Question

When an object is at distances x and y from a lens, a real image and a virtual image is formed respectively having same magnification. The focal length of the lens is

• A. $\frac{x+y}{2}$
• B. $x-y$
• C. $\sqrt{xy}$
• D. $x+y$

Answer 1

The correct option is A $\frac{x+y}{2}$

The given lens is a convex lens.
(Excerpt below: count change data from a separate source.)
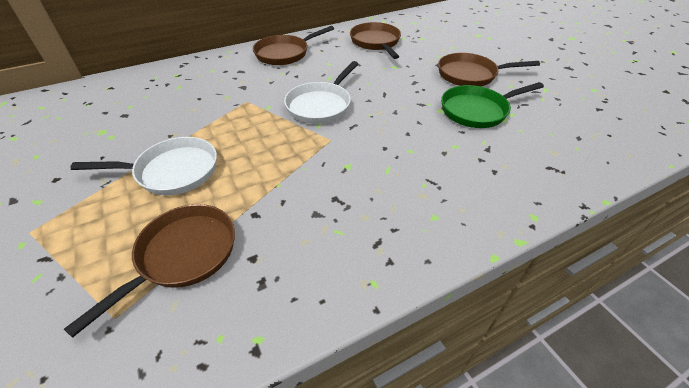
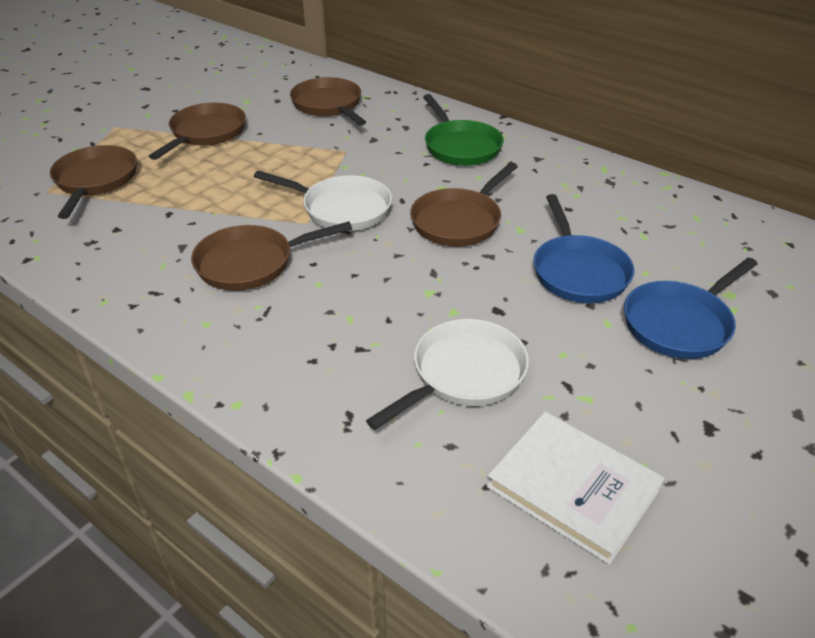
blue pan: none = 0 -> [534,194,635,303] [624,258,757,359] = 2
brown pan: [64,204,235,338] [253,26,334,65] [350,22,401,59] [438,53,540,86] = 4 -> [50,145,137,219] [149,102,246,160] [191,221,352,291] [290,77,366,126] [410,162,518,247] = 5
white book: none = 0 -> [487,412,664,565] = 1

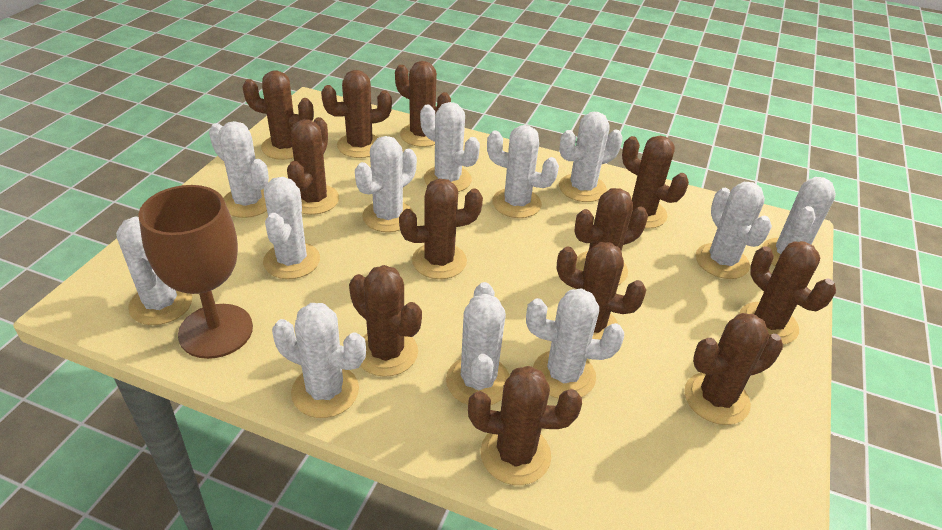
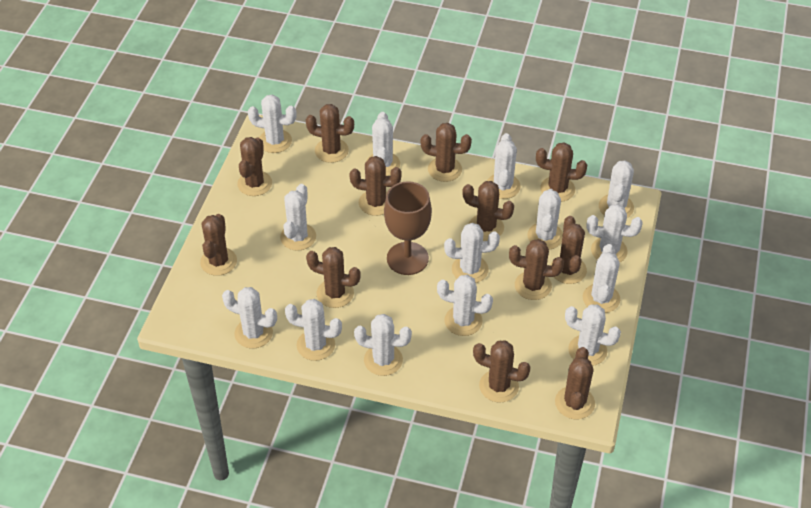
white cactus: [116,217,192,325] [209,121,269,218] [263,177,320,279] [272,303,366,418] [355,136,417,232] [420,102,480,192] [446,282,510,405] [487,125,559,218] [526,288,624,399] [559,112,623,202] [696,182,772,279] [762,177,836,266] = 12 -> [222,287,277,349] [248,95,297,153] [280,184,316,251] [285,299,342,361] [354,314,412,376] [367,112,400,176] [437,275,493,336] [444,223,500,283] [487,133,521,199] [528,189,563,250] [565,305,621,366] [583,244,620,313] [587,204,643,262] [599,160,634,218] = 14

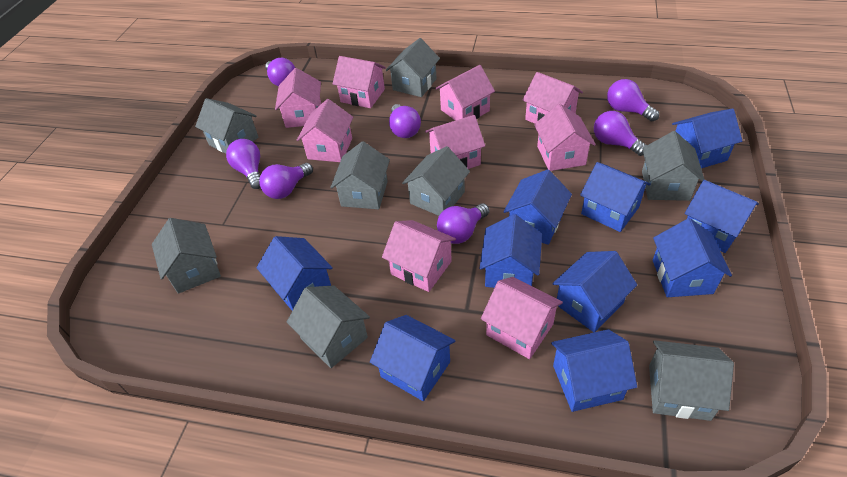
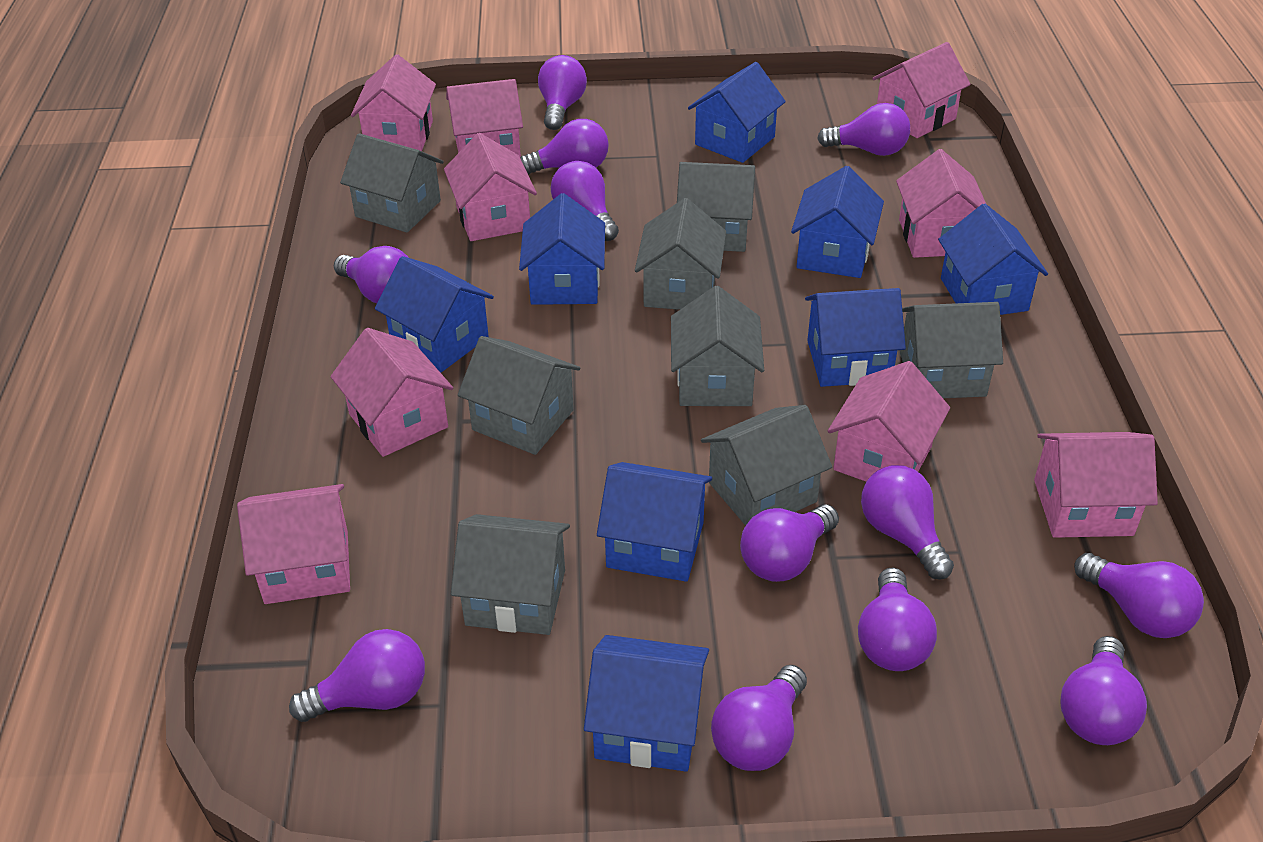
blue house: [256,236,333,310] [370,315,456,401] [479,214,542,288] [503,170,572,245] [551,329,637,412] [552,251,637,332] [580,162,651,232] [653,218,732,297] [672,108,742,168] [684,180,759,253] = 10 -> [375,256,494,372] [519,193,605,305] [584,635,709,772] [597,462,712,582] [688,62,786,163] [791,166,884,278] [805,288,906,387] [938,204,1048,315] = 8
purple light bulb: [226,139,261,189] [259,163,313,199] [265,58,295,86] [389,104,421,138] [437,203,489,244] [594,111,647,156] [607,79,659,121] = 7 -> [289,629,425,722] [334,246,409,303] [520,119,609,174] [538,55,587,130] [551,161,619,241] [711,665,807,771] [740,504,839,582] [817,103,910,156] [858,568,937,671] [861,465,954,580] [1060,636,1147,745] [1074,553,1204,638] = 12

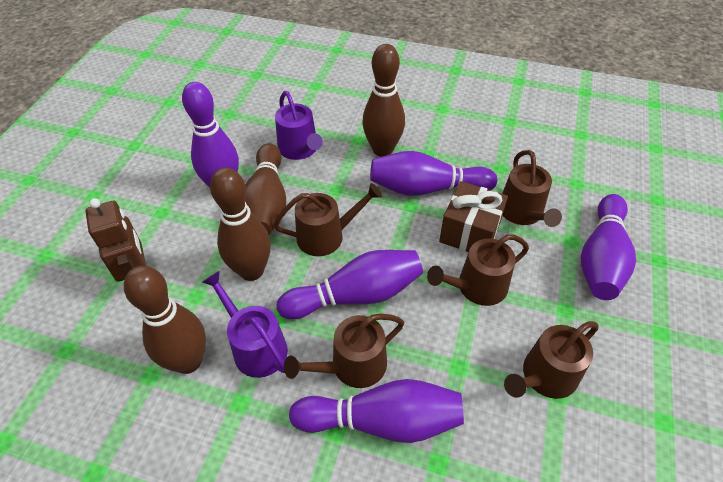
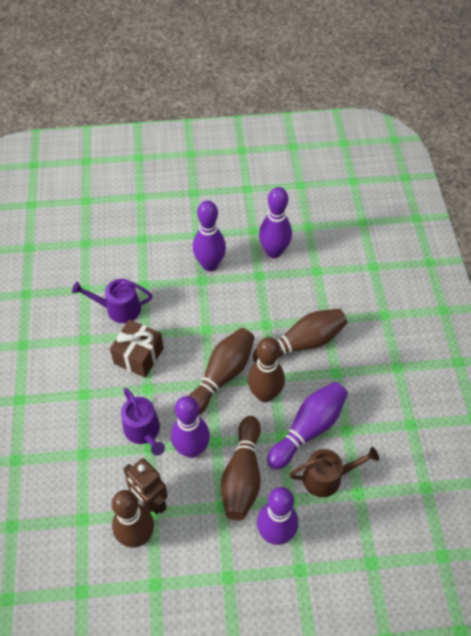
brown bowling pin: [124,266,206,374] [210,167,271,281] [245,143,286,235] [362,44,405,157] = 4 -> [112,490,154,548] [189,328,255,415] [221,416,261,520] [248,337,285,402] [253,309,347,362] = 5
brown watering can: [274,183,382,256] [284,314,404,388] [427,234,529,306] [502,150,562,227] [504,321,599,399] = 5 -> [289,447,379,497] = 1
Let the magnification be m, then for real image
$\frac{1}{mx}+\frac{1}{x}=\frac{1}{f}$
$\Rightarrow \frac{1}{x}(\frac{1}{m}+1)=\frac{1}{f}$
$\Rightarrow \frac{1}{m}=(\frac{x}{f}-1)$ ----- (1)
And for virtual image $\frac{1}{-my}+\frac{1}{y}=\frac{1}{f}$
putting $\frac{1}{m}=(\frac{x}{f}-1)$ in the above equation,
$-(\frac{x}{f}-1)\frac{1}{y}+\frac{1}{y}=\frac{1}{f}$
taking $\frac{1}{y}$ out as common, we have
$\frac{1}{y}(1-\frac{x}{f}+1)=\frac{1}{f}$
$2-\frac{x}{f}=\frac{y}{f}$
$2=\frac{y+x}{f}$ or,
$f=\frac{x+y}{2}$